Thursday I trudged my way again from the far-off parking garage to the San Jose State music auditorium for another Beethoven Center event. During term they hold monthly noon concerts, often of historic arrangements of Beethoven works, but this one wouldn't fit in their own tiny recital room because it required two pianos. It was Liszt's arrangement of the Ninth Symphony.
Played by locally noted pianists Tamami Honma* and Daniel Glover, with the quiet addition of timpani by John Gerling (plus triangle for the janissary section of the Ode to Joy), but with no singers, it came across rather jangly, a contrast especially audible in the slow movement. Liszt frequently passes the lead back and forth between the pianos. The quintessential moment may have been the great choral declaration of the Ode theme, which was accomplished with one pianist slamming away at the theme in massive chords while the other swept maniacally all over the keyboard to reproduce the accompaniment. The ending was so tumultuous it sounded as if they'd sent out for reinforcements.
And then I had to walk back to my car through a hailstorm (technically sleet, as the word is used in the US, I suppose).

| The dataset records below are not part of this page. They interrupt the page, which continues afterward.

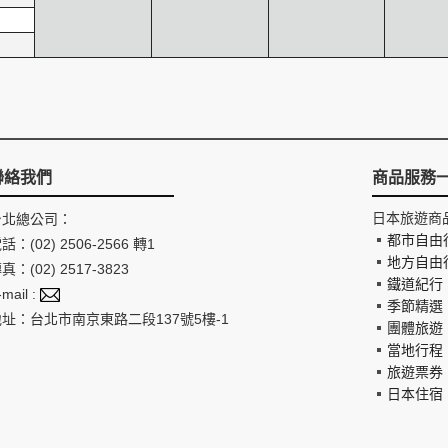
聯絡我們
商品服務
日本旅遊商
台北總公司：
都市自由
話：(02) 2506-2566 轉1
地方自由
真：(02) 2517-3823
鐵道紀行
-mail :
季節精選
地址：台北市南京東路二段137號5樓-1
團體旅遊
當地行程
旅遊票券
日本住宿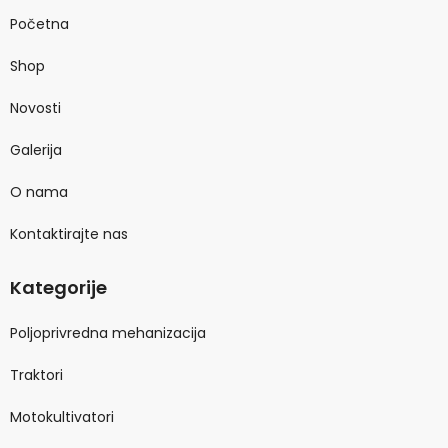
Početna
Shop
Novosti
Galerija
O nama
Kontaktirajte nas
Kategorije
Poljoprivredna mehanizacija
Traktori
Motokultivatori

For the evening I ventured up to the Freight to hear a five-person Scottish folk band called Breabach. I wasn't familiar with them, but I like that type of music. Lots of bagpipes going on, and they were the full-bodied Highland pipes, too. Enough to make your teeth rattle.
*Who's just released her recording of all 35 - that's right, 35 - Beethoven piano sonatas, which I would have bought on the spot had I $50 in cash - which was all they'd take - in my pocket, but I didn't.